For similar rectangles, all linear dimensions scale in the same ratio. If lengths are in the ratio 5:8 and the widths also scale by the same factor, then the areas scale as the square of the linear ratio. Thus, A₁:A₂ = 5²:8² = 25:64. This uses the general principle that area is a two-dimensional measure and scales with the square of the similarity ratio.
Option A:
Option A, 5:8, would be correct for comparing lengths but not areas. It ignores that area involves two dimensions, and so it underestimates the extent to which the larger rectangle’s area exceeds the smaller’s.
Option B:
Option B, 25:64, is correct because it properly squares both terms in the length ratio. This preserves the similarity relationship while accurately reflecting the two-dimensional nature of area.

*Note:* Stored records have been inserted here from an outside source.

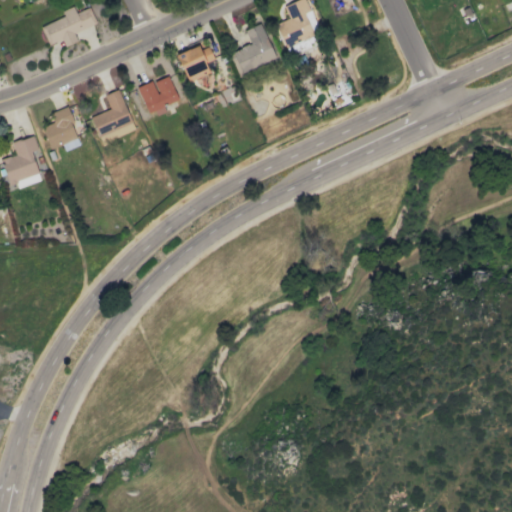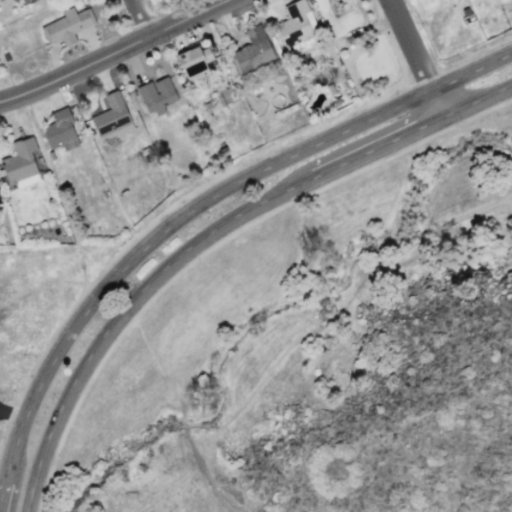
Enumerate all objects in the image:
building: (335, 7)
road: (142, 17)
building: (67, 23)
building: (293, 24)
road: (409, 43)
building: (253, 49)
road: (111, 52)
park: (373, 54)
building: (193, 61)
road: (471, 68)
building: (156, 94)
road: (479, 101)
road: (438, 102)
building: (111, 116)
building: (60, 130)
building: (20, 162)
road: (159, 229)
road: (178, 256)
road: (313, 324)
road: (12, 409)
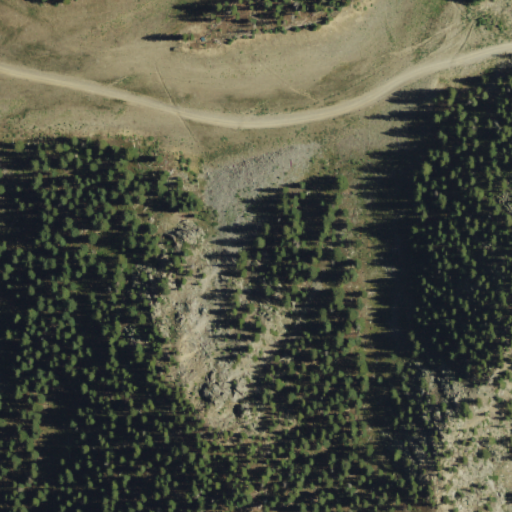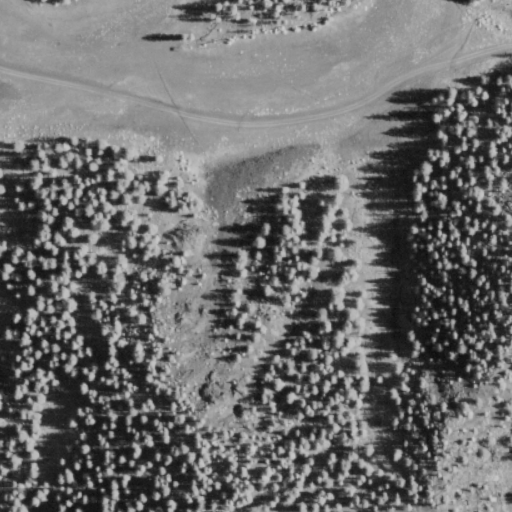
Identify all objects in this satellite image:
road: (46, 77)
road: (305, 113)
ski resort: (256, 255)
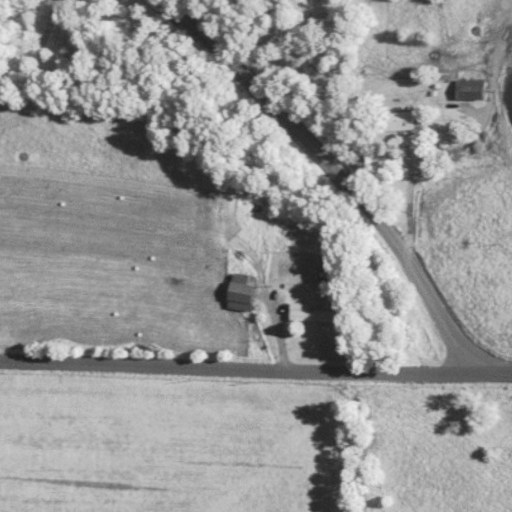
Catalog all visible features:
building: (474, 89)
building: (404, 120)
road: (335, 173)
building: (246, 292)
building: (319, 316)
road: (255, 369)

No other option matches the squared ratio implied by geometric similarity.
Option C:
Option C, 10:16, simplifies back to 5:8 and therefore still represents only the linear ratio, not the area ratio. Area must scale as the square of the linear factor, so 10:16 is not correct for areas.
Option D:
Option D, 125:512, is the cube of 5:8 and would be appropriate for comparing volumes of similar three-dimensional solids, not areas of rectangles. Applying a cubic scaling factor to a two-dimensional quantity is conceptually wrong in this context.